The proposed settlement by the judicial manager, Deloitte Consulting Ltd to resolve the problematic Clico International Life Insurance Ltd (CIL) matter has been met with a predictable disapproval by The Barbados Investors and Policyholders Alliance (BIPA). The recommendation to settle “is to float a bond whose proceeds would be used to acquire qualifying assets that would be transferred to the buyer of the insurer’s traditional business as well as fund the partial payment and restructuring of the EFPA portfolio.” For the proposal to work the governments of Barbados and Trinidad are expected to back the bond which amounts to close to BBD400 million. Those affected countries in the Eastern Caribbean (Antigua, Anguilla, Montserrat, St Vincent, Grenada and Dominica) would have to commit to the deal “by committing their state agencies to invest directly in the bond issue.” Most of the islands in which CIL operates are highly indebted.” – see T&T Guardian Article.
BIPA in response has expressed the concern that any deal must “include(s) full reimbursement of the dozens of people whose policies have already matured”. According to them “of BIPA’s 385 members, 46 have policies that have reached maturity – 39 of them being Executive Flexible Premium Annuities (EFPAs) and the other seven in Flexible Premium Annuities (FPAs).” If BIPA maintains its position the CLICO matter is destined to be hogtied by bottomless complex and legal considerations. There is every likelihood that the only parties who will come out the winners in this matter will be the lawyers and the judicial manager. A few months ago a report was posted to show that Deloitte’s fee had reached $7.2 million.
From the start of the CLICO Mess BU suggested that besides being turned into a political football, the parlous state of regional economies makes it difficult, if not impossible, for CLICO policyholders to be 100% indemnified. This is a case where there will be losers. Where will our impoverish governments get the money from to bailout CLICO policyholders? If the governments go ahead and bow to political considerations how will the international financial and rating agencies react? The harsh reality is that CLICO policyholders will have to take a haircut. The longer it plays out will determine how low the cut.

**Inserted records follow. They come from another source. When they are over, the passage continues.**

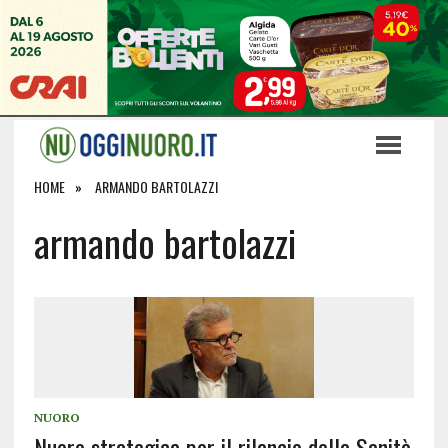
HOME
ARMANDO BARTOLAZZI
armando bartolazzi
NUORO
Nuoro strategica per il rilancio della Sanità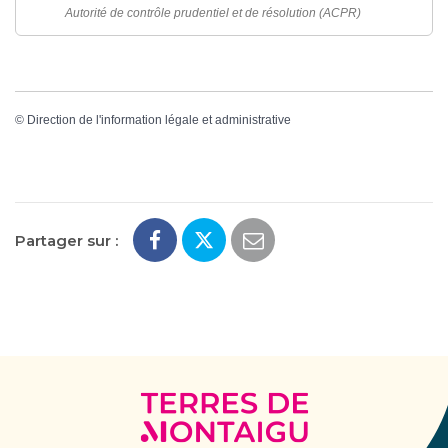
Autorité de contrôle prudentiel et de résolution (ACPR)
©
Direction de l'information légale et administrative
Partager sur :
Terres
de
Montaigu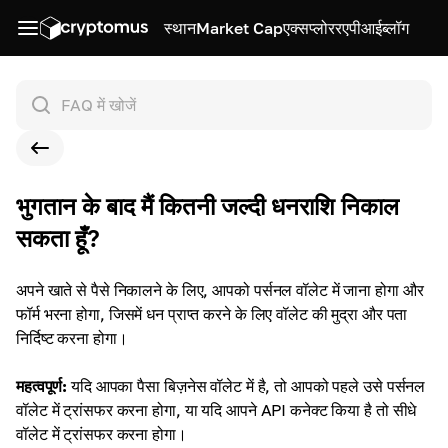
स्थान
Market Cap
एक्सप्लोरर
एपीआई
ब्लॉग
भुगतान के बाद मैं कितनी जल्दी धनराशि निकाल
सकता हूँ?
अपने खाते से पैसे निकालने के लिए, आपको पर्सनल वॉलेट में जाना होगा और
फॉर्म भरना होगा, जिसमें धन प्राप्त करने के लिए वॉलेट की मुद्रा और पता
निर्दिष्ट करना होगा।
महत्वपूर्ण:
यदि आपका पैसा बिज़नेस वॉलेट में है, तो आपको पहले उसे पर्सनल
वॉलेट में ट्रांसफर करना होगा, या यदि आपने API कनेक्ट किया है तो सीधे
वॉलेट में ट्रांसफर करना होगा।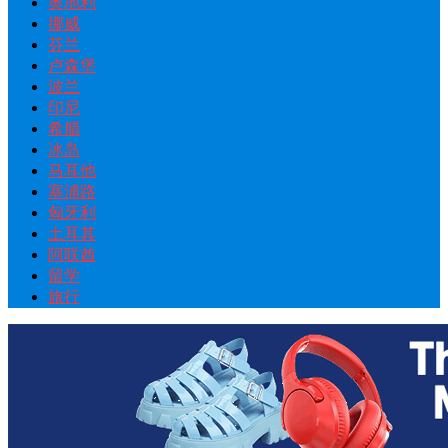
奥地利
挪威
芬兰
卢森堡
波兰
印尼
希腊
冰岛
马耳他
塞浦路
匈牙利
土耳其
阿联酋
留学
旅行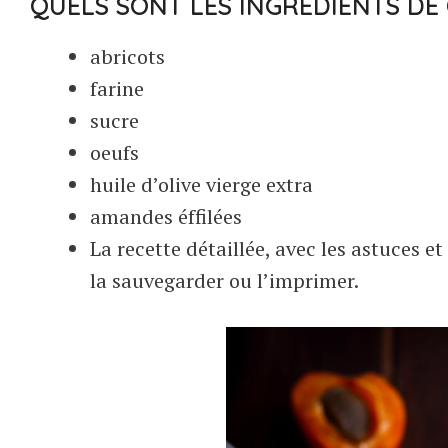
QUELS SONT LES INGRÉDIENTS DE 
abricots
farine
sucre
oeufs
huile d’olive vierge extra
amandes éffilées
La recette détaillée, avec les astuces e
la sauvegarder ou l’imprimer.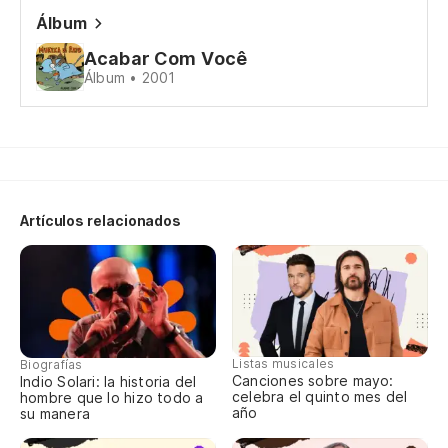
Álbum
Si
Acabar Com Você
Álbum • 2001
Ta
¿H
A 
Artículos relacionados
Listas musicales
Biografías
Canciones sobre mayo:
Indio Solari: la historia del
celebra el quinto mes del
hombre que lo hizo todo a
año
su manera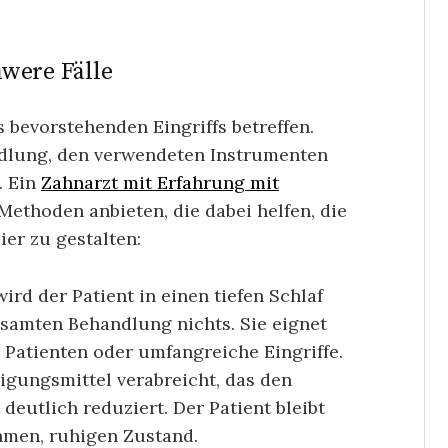
hwere Fälle
 bevorstehenden Eingriffs betreffen.
ndlung, den verwendeten Instrumenten
. Ein
Zahnarzt mit Erfahrung mit
Methoden anbieten, die dabei helfen, die
er zu gestalten:
ird der Patient in einen tiefen Schlaf
samten Behandlung nichts. Sie eignet
 Patienten oder umfangreiche Eingriffe.
higungsmittel verabreicht, das den
deutlich reduziert. Der Patient bleibt
hmen, ruhigen Zustand.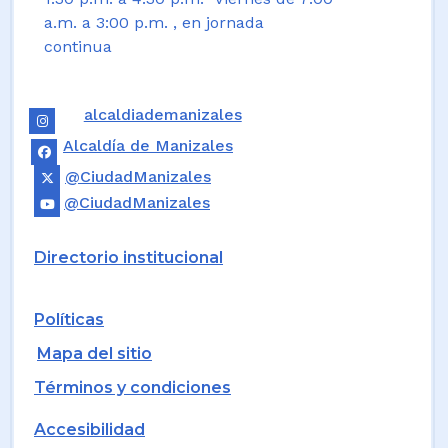
a.m. a 3:00 p.m. , en jornada
continua
alcaldiademanizales
Alcaldía de Manizales
@CiudadManizales
@CiudadManizales
Directorio institucional
Políticas
Mapa del sitio
Términos y condiciones
Accesibilidad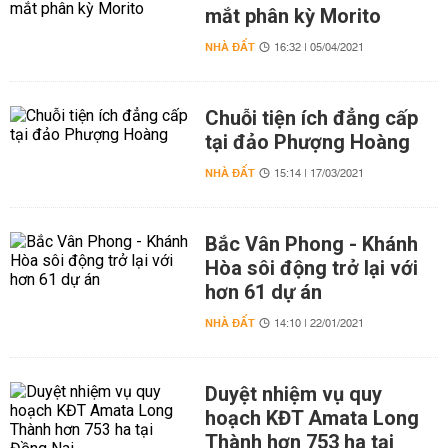
mắt phân kỳ Morito
NHÀ ĐẤT
16:32 | 05/04/2021
Chuỗi tiện ích đẳng cấp
tại đảo Phượng Hoàng
NHÀ ĐẤT
15:14 | 17/03/2021
Bắc Vân Phong - Khánh
Hòa sôi động trở lại với
hơn 61 dự án
NHÀ ĐẤT
14:10 | 22/01/2021
Duyệt nhiệm vụ quy
hoạch KĐT Amata Long
Thành hơn 753 ha tại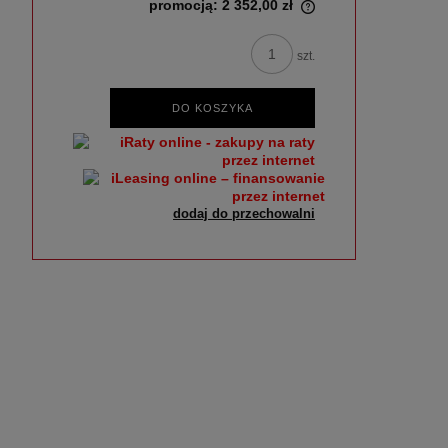
promocją:
2 352,00 zł
szt.
DO KOSZYKA
dodaj do przechowalni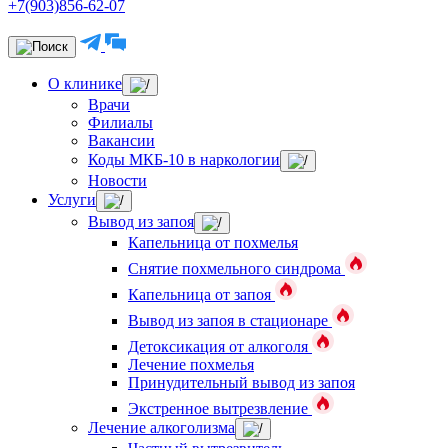
+7(903)856-62-07
О клинике
Врачи
Филиалы
Вакансии
Коды МКБ-10 в наркологии
Новости
Услуги
Вывод из запоя
Капельница от похмелья
Снятие похмельного синдрома
Капельница от запоя
Вывод из запоя в стационаре
Детоксикация от алкоголя
Лечение похмелья
Принудительный вывод из запоя
Экстренное вытрезвление
Лечение алкоголизма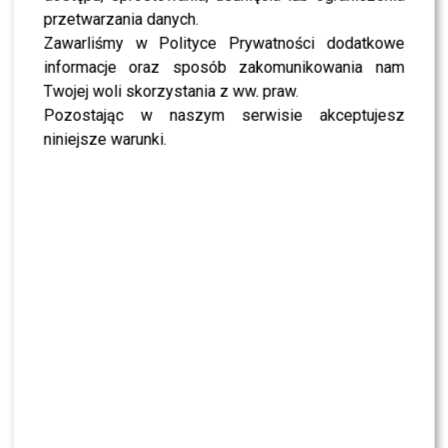
przetwarzania danych.
Zawarliśmy w Polityce Prywatności dodatkowe
informacje oraz sposób zakomunikowania nam
Twojej woli skorzystania z ww. praw.
Pozostając w naszym serwisie akceptujesz
niniejsze warunki.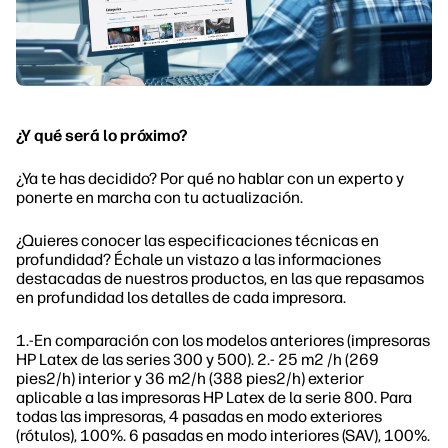
¿Y qué será lo próximo?
¿Ya te has decidido? Por qué no hablar con un experto y
ponerte en marcha con tu actualización.
¿Quieres conocer las especificaciones técnicas en
profundidad? Échale un vistazo a las informaciones
destacadas de nuestros productos, en las que repasamos
en profundidad los detalles de cada impresora.
1.-En comparación con los modelos anteriores (impresoras
HP Latex de las series 300 y 500). 2.- 25 m2 /h (269
pies2/h) interior y 36 m2/h (388 pies2/h) exterior
aplicable a las impresoras HP Latex de la serie 800. Para
todas las impresoras, 4 pasadas en modo exteriores
(rótulos), 100%. 6 pasadas en modo interiores (SAV), 100%.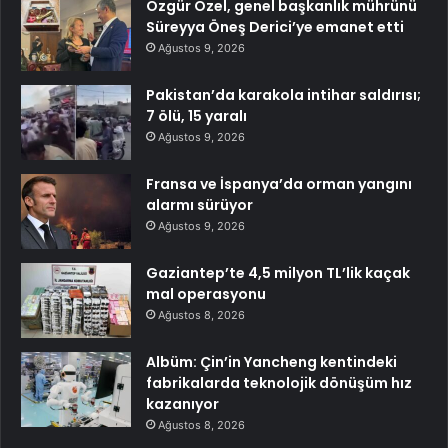
Özgür Özel, genel başkanlık mührünü
Süreyya Öneş Derici’ye emanet etti
Ağustos 9, 2026
Pakistan’da karakola intihar saldırısı;
7 ölü, 15 yaralı
Ağustos 9, 2026
Fransa ve İspanya’da orman yangını
alarmı sürüyor
Ağustos 9, 2026
Gaziantep’te 4,5 milyon TL’lik kaçak
mal operasyonu
Ağustos 8, 2026
Albüm: Çin’in Yancheng kentindeki
fabrikalarda teknolojik dönüşüm hız
kazanıyor
Ağustos 8, 2026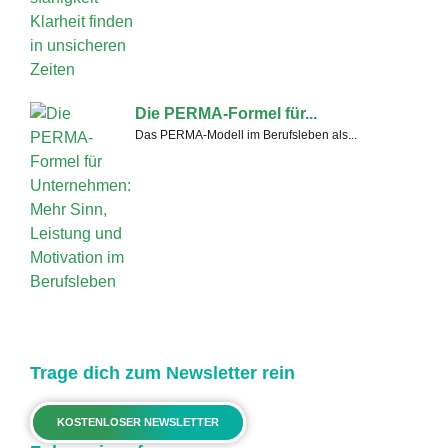
Die PERMA-Formel für...
Das PERMA-Modell im Berufsleben als...
Trage dich zum Newsletter rein
KOSTENLOSER NEWSLETTER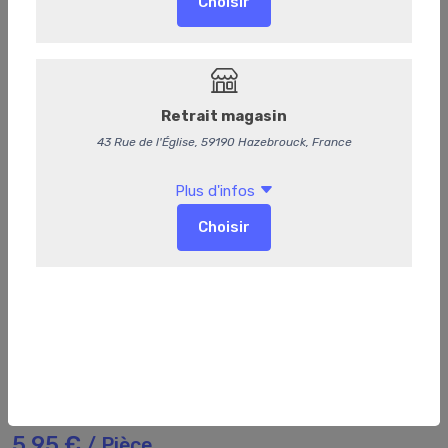
608
Smocky Barbecue Burger
5,95 €
/ Pièce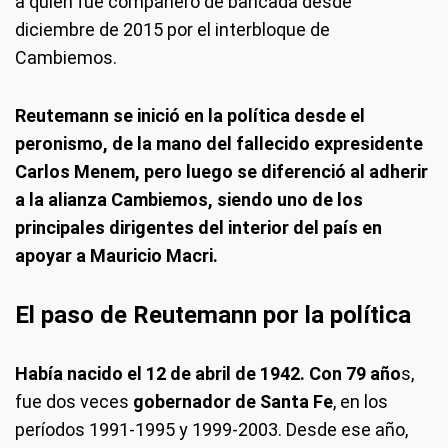
a quien fue compañero de bancada desde
diciembre de 2015 por el interbloque de
Cambiemos.
Reutemann se inició en la política desde el
peronismo, de la mano del fallecido expresidente
Carlos Menem, pero luego se diferenció al adherir
a la alianza Cambiemos, siendo uno de los
principales dirigentes del interior del país en
apoyar a Mauricio Macri.
El paso de Reutemann por la política
Había nacido el 12 de abril de 1942. Con 79 año
s,
fue dos veces
gobernador de Santa Fe
, en los
períodos 1991-1995 y 1999-2003. Desde ese año,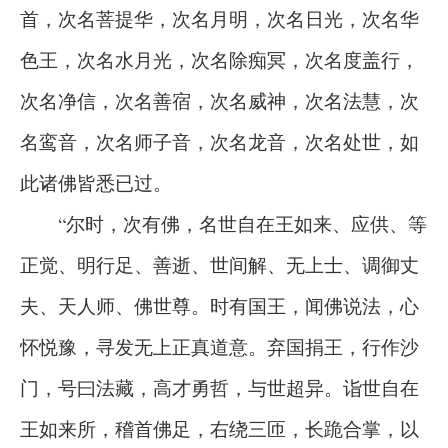
首，次名菩提华，次名月明，次名日光，次名华
色王，次名水月光，次名除痴冥，次名度盖行，
次名净信，次名善宿，次名威神，次名法慧，次
名鸾音，次名师子音，次名龙音，次名处世，如
此诸佛皆悉已过。
“尔时，次有佛，名世自在王如来、应供、等
正觉、明行足、善逝、世间解、无上士、调御丈
夫、天人师、佛世尊。时有国王，闻佛说法，心
怀悦豫，寻发无上正真道意。弃国捐王，行作沙
门，号曰法藏，高才勇哲，与世超异。诣世自在
王如来所，稽首佛足，右绕三匝，长跪合掌，以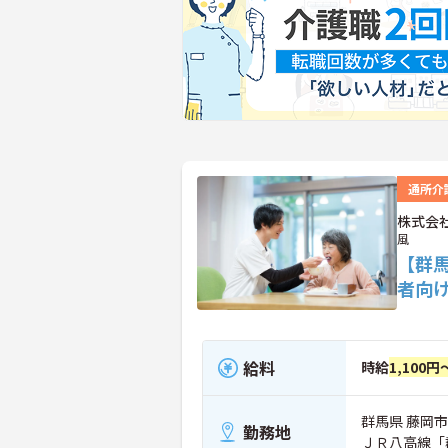
通所介
株式会
風
【群
者向
給料
時給
1,100円
群馬県 藤岡市 
勤務地
ＪＲ八高線「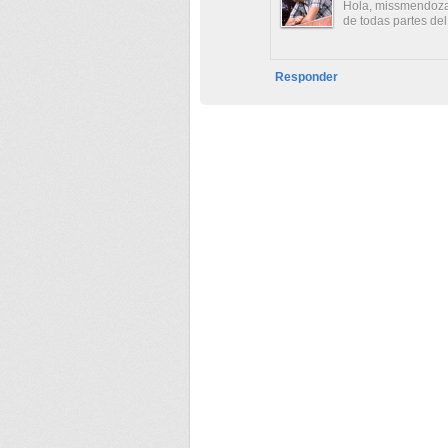
Hola, missmendoza.
de todas partes de
Responder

The lack of a strong local and regional regulatory framework, the willingness of regulators to be intimidated by the political directorate, combined with greedy and corrupt politicians, have made the mess we find ourselves. While incumbent governments have the job of resolving the matter, the problems created by CLICO did not begin in 2008. BU finds it amusing that BIPA continues to fight a losing battle to become a legal party to the matter which we all know is under the supervision of the Court. A reality is that opposition politics dictates that the government be blamed for the pace at which settlement is taking place. A downside to the matter being placed under judicial management is that all parties affected have to march to the beat of the Court. It is no secret our court system is labouring under some serious shortcomings which have likely impinged this matter. The level of political diatribe and emotional invective imparted to the CLICO Matter has guaranteed that in the minds of all concerned, whatever the settlement, many will be left battered and bruised when the final curtail is drawn far into the future.
A look at the complexity of CLICO’s Empire begs the question how did our governments and regulatory bodies fail to robustly regulate the company? Based on the findings so far of the CLICO Commission of Inquiry in Trinidad, Duprey managed the conglomerate like Miss Alleyne’s rum shop. Sadly the problem of CLICO manifested in all of the jurisdictions in which it operated exposed two deficiencies – a poor regional regulatory system for monitoring pan Caribbean companies and the influence politicians have on an already weak system of governance fuelled by greed.